Problem to work on:
In the entries below, find the line with "text_box [1513, 458, 1608, 549]" and the line with "list [33, 286, 588, 675]"; give again those lines and every line between them, exactly.

[Data excerpts]
********
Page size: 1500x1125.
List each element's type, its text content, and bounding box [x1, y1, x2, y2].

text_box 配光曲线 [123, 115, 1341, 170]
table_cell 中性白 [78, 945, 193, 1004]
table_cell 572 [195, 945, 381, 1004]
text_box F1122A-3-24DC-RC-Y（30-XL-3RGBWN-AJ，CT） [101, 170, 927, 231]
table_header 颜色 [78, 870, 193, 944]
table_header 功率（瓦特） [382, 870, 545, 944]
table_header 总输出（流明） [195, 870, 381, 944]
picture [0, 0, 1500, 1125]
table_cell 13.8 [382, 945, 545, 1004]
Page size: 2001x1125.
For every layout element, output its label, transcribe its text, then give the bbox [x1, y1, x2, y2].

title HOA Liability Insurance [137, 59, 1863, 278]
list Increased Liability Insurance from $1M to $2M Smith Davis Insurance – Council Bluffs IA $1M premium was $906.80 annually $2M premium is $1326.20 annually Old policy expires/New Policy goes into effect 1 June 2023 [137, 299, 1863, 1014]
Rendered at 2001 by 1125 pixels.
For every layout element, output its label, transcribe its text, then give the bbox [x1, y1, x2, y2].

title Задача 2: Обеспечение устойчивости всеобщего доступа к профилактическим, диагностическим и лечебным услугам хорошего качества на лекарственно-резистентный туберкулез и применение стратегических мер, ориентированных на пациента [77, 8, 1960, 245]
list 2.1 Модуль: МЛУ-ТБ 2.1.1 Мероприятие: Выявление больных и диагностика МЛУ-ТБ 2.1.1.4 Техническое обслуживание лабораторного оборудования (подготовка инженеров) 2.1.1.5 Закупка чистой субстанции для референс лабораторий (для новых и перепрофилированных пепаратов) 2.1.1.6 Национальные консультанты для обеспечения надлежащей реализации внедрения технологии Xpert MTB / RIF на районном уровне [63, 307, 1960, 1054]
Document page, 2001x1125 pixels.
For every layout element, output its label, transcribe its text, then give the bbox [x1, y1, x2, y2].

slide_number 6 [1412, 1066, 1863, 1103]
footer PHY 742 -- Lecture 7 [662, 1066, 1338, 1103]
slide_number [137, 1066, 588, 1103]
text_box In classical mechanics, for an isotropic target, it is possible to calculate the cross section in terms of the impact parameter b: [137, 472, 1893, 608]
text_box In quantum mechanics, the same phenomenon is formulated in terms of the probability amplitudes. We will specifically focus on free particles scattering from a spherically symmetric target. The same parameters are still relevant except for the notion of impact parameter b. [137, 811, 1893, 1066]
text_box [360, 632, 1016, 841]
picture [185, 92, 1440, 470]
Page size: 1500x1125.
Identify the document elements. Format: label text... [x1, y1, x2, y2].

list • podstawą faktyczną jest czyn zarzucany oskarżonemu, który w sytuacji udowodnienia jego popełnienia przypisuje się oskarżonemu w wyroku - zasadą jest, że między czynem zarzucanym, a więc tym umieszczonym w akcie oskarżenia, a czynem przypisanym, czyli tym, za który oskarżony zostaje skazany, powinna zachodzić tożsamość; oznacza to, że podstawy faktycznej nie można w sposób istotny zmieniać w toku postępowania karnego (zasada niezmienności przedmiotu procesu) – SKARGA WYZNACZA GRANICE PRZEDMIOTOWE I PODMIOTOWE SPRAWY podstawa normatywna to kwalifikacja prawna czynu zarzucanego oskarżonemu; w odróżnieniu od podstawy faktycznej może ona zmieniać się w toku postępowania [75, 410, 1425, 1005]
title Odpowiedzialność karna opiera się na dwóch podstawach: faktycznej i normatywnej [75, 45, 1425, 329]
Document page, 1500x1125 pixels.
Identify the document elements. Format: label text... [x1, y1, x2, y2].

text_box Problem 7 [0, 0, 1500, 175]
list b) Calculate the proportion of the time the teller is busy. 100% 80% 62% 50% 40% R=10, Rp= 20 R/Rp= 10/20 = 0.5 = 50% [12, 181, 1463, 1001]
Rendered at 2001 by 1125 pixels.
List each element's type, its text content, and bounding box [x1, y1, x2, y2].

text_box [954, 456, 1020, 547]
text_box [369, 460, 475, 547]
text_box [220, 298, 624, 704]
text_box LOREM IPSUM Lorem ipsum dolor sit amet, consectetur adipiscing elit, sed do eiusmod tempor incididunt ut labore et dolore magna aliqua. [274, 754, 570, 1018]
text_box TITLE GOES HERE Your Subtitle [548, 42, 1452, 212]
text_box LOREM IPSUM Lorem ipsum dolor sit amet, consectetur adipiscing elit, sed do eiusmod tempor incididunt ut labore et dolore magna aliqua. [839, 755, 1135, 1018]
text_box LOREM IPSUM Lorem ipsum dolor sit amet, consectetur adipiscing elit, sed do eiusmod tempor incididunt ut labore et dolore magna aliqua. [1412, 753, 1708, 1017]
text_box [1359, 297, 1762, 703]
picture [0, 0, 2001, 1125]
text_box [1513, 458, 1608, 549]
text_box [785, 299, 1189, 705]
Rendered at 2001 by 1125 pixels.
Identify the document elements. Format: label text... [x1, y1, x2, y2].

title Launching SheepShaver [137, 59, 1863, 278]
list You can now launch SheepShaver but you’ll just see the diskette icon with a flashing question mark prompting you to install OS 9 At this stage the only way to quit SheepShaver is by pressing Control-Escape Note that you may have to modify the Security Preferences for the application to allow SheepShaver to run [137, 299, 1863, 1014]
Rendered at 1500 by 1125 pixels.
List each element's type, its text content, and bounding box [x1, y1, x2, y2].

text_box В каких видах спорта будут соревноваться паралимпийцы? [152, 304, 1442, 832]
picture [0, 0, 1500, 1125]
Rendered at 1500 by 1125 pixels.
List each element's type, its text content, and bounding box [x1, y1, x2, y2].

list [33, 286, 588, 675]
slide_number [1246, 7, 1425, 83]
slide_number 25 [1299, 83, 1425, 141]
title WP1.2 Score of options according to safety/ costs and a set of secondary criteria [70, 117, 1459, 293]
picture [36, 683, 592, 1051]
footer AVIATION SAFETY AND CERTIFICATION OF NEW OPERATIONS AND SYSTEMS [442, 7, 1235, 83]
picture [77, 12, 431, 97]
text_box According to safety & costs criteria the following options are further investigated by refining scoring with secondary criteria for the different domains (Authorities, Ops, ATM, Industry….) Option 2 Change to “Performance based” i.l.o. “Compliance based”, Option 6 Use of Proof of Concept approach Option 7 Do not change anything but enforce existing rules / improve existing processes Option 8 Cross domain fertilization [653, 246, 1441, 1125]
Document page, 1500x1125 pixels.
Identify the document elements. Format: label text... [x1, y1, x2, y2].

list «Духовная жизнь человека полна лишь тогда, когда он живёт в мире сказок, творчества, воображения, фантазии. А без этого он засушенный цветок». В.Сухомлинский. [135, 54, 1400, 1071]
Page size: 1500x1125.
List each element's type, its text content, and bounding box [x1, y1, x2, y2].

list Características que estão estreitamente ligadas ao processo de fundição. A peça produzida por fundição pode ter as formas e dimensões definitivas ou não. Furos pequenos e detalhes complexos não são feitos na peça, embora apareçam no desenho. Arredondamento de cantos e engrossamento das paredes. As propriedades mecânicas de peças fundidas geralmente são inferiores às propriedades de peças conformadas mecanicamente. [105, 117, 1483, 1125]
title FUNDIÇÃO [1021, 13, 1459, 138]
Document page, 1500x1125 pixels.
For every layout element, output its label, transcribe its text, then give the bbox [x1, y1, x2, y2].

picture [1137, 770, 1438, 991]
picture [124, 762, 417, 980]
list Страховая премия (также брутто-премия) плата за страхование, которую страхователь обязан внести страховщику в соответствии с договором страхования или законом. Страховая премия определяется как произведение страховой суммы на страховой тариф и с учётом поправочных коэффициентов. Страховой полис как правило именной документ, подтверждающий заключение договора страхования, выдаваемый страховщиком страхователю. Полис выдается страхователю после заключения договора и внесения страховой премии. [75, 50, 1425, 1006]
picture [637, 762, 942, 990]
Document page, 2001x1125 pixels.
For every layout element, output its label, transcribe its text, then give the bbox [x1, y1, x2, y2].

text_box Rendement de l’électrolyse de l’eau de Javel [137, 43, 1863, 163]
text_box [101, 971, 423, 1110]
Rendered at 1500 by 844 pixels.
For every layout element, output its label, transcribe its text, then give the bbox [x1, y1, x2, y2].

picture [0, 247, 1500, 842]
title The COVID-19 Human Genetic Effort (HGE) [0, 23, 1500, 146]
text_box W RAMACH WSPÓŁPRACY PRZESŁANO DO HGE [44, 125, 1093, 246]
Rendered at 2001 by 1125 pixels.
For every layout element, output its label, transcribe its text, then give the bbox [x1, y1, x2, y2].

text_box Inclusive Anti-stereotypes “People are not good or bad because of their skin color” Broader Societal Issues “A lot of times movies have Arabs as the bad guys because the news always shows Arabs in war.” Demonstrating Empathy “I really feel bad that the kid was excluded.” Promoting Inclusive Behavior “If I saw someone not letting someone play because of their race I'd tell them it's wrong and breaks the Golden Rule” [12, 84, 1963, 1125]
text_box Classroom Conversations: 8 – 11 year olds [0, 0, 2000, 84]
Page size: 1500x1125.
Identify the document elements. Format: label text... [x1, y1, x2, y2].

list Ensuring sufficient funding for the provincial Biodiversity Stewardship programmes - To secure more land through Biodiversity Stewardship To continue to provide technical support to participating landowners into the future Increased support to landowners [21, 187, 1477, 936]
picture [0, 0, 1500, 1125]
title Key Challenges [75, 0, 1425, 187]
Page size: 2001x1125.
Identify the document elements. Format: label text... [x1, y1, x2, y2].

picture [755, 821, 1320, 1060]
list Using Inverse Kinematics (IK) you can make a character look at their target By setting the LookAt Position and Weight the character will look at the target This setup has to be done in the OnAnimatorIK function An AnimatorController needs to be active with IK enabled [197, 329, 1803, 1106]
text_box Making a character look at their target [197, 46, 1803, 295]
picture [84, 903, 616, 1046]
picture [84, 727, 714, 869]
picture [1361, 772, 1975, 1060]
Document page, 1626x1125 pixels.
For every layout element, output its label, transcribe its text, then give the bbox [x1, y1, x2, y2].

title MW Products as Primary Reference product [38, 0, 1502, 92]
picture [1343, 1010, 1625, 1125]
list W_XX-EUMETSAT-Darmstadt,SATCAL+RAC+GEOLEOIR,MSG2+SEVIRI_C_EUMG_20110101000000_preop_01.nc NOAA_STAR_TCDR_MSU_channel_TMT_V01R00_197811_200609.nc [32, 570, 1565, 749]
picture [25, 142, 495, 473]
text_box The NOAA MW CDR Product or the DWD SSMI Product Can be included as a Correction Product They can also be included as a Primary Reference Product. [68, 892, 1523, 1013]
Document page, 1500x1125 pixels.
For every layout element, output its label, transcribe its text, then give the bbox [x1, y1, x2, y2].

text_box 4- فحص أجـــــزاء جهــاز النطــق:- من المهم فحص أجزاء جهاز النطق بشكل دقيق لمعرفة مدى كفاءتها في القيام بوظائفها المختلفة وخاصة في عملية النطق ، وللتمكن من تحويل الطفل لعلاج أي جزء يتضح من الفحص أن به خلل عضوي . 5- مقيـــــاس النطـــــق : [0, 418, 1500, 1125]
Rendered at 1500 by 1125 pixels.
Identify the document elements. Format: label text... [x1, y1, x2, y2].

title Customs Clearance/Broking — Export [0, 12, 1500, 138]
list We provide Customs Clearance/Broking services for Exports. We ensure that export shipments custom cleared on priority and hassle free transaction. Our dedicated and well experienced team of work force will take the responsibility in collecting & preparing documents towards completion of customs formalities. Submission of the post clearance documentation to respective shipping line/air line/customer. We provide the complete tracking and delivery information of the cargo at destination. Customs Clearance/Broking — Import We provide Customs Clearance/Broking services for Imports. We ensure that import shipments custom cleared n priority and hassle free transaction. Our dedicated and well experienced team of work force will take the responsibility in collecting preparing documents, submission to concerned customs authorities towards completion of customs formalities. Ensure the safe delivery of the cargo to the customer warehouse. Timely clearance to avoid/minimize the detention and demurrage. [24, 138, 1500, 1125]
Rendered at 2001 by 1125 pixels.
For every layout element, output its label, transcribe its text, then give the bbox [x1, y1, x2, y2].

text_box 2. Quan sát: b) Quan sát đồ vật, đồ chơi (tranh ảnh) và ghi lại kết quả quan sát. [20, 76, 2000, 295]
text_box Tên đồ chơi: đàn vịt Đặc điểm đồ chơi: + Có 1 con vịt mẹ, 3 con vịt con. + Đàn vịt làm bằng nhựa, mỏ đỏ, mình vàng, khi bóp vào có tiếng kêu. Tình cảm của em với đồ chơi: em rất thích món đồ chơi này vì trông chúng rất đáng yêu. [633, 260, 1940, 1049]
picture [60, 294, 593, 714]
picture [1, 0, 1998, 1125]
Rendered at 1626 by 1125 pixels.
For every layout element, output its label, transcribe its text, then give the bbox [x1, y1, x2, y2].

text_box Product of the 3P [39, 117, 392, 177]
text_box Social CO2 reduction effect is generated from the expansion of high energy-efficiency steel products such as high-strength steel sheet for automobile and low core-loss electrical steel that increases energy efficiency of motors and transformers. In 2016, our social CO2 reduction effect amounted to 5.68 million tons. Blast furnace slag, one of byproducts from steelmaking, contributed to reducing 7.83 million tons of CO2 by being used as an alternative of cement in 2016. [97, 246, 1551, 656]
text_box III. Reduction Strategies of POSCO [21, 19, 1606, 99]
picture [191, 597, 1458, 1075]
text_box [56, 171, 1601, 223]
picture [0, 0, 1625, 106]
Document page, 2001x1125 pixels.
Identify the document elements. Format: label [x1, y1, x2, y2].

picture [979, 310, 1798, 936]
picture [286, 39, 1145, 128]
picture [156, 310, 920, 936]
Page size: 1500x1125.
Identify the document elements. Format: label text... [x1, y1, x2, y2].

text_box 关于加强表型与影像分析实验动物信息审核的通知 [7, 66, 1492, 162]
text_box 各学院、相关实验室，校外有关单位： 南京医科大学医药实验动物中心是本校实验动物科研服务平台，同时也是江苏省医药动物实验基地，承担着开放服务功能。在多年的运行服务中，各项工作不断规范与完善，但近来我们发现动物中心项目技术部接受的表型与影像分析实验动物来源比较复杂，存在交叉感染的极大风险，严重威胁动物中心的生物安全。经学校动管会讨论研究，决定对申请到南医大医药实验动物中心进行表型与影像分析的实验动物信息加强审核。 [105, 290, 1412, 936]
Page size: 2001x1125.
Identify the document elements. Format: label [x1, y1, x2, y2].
********
Exercise answer:
text_box [1513, 458, 1608, 549]
text_box [785, 299, 1189, 705]
Rendered at 2001 by 1125 pixels.
Identify the document elements. Format: label text... [x1, y1, x2, y2].

title Launching SheepShaver [137, 59, 1863, 278]
list You can now launch SheepShaver but you’ll just see the diskette icon with a flashing question mark prompting you to install OS 9 At this stage the only way to quit SheepShaver is by pressing Control-Escape Note that you may have to modify the Security Preferences for the application to allow SheepShaver to run [137, 299, 1863, 1014]
Rendered at 1500 by 1125 pixels.
List each element's type, its text content, and bounding box [x1, y1, x2, y2].

text_box В каких видах спорта будут соревноваться паралимпийцы? [152, 304, 1442, 832]
picture [0, 0, 1500, 1125]
Rendered at 1500 by 1125 pixels.
List each element's type, its text content, and bounding box [x1, y1, x2, y2].

list [33, 286, 588, 675]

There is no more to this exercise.